* **Provided data**
============

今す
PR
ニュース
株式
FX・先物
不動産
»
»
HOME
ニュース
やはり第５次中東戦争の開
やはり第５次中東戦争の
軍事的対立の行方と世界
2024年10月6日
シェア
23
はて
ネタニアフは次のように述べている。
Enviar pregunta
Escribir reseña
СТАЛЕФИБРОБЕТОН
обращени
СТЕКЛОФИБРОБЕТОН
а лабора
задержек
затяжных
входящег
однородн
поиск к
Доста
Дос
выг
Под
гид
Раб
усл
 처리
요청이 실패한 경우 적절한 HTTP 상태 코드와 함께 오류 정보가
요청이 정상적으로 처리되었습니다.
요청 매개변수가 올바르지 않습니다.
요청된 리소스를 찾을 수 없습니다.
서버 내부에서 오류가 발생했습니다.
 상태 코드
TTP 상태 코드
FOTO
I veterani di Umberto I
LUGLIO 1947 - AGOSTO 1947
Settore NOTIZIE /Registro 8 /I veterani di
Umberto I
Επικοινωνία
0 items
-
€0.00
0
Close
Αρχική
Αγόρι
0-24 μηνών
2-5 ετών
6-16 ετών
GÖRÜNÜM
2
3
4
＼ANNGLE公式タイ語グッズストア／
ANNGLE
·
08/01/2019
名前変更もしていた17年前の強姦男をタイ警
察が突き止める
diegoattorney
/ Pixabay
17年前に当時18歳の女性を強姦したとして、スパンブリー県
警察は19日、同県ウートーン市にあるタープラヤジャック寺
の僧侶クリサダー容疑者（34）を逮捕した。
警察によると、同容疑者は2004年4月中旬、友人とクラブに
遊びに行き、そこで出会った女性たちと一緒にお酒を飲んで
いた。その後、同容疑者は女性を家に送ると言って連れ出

============

* **Brief**
Copy every line of the data above, keeping each one identical to the original.

* **Task result**
今す
PR
ニュース
株式
FX・先物
不動産
»
»
HOME
ニュース
やはり第５次中東戦争の開
やはり第５次中東戦争の
軍事的対立の行方と世界
2024年10月6日
シェア
23
はて
ネタニアフは次のように述べている。
Enviar pregunta
Escribir reseña
СТАЛЕФИБРОБЕТОН
обращени
СТЕКЛОФИБРОБЕТОН
а лабора
задержек
затяжных
входящег
однородн
поиск к
Доста
Дос
выг
Под
гид
Раб
усл
 처리
요청이 실패한 경우 적절한 HTTP 상태 코드와 함께 오류 정보가
요청이 정상적으로 처리되었습니다.
요청 매개변수가 올바르지 않습니다.
요청된 리소스를 찾을 수 없습니다.
서버 내부에서 오류가 발생했습니다.
 상태 코드
TTP 상태 코드
FOTO
I veterani di Umberto I
LUGLIO 1947 - AGOSTO 1947
Settore NOTIZIE /Registro 8 /I veterani di
Umberto I
Επικοινωνία
0 items
-
€0.00
0
Close
Αρχική
Αγόρι
0-24 μηνών
2-5 ετών
6-16 ετών
GÖRÜNÜM
2
3
4
＼ANNGLE公式タイ語グッズストア／
ANNGLE
·
08/01/2019
名前変更もしていた17年前の強姦男をタイ警
察が突き止める
diegoattorney
/ Pixabay
17年前に当時18歳の女性を強姦したとして、スパンブリー県
警察は19日、同県ウートーン市にあるタープラヤジャック寺
の僧侶クリサダー容疑者（34）を逮捕した。
警察によると、同容疑者は2004年4月中旬、友人とクラブに
遊びに行き、そこで出会った女性たちと一緒にお酒を飲んで
いた。その後、同容疑者は女性を家に送ると言って連れ出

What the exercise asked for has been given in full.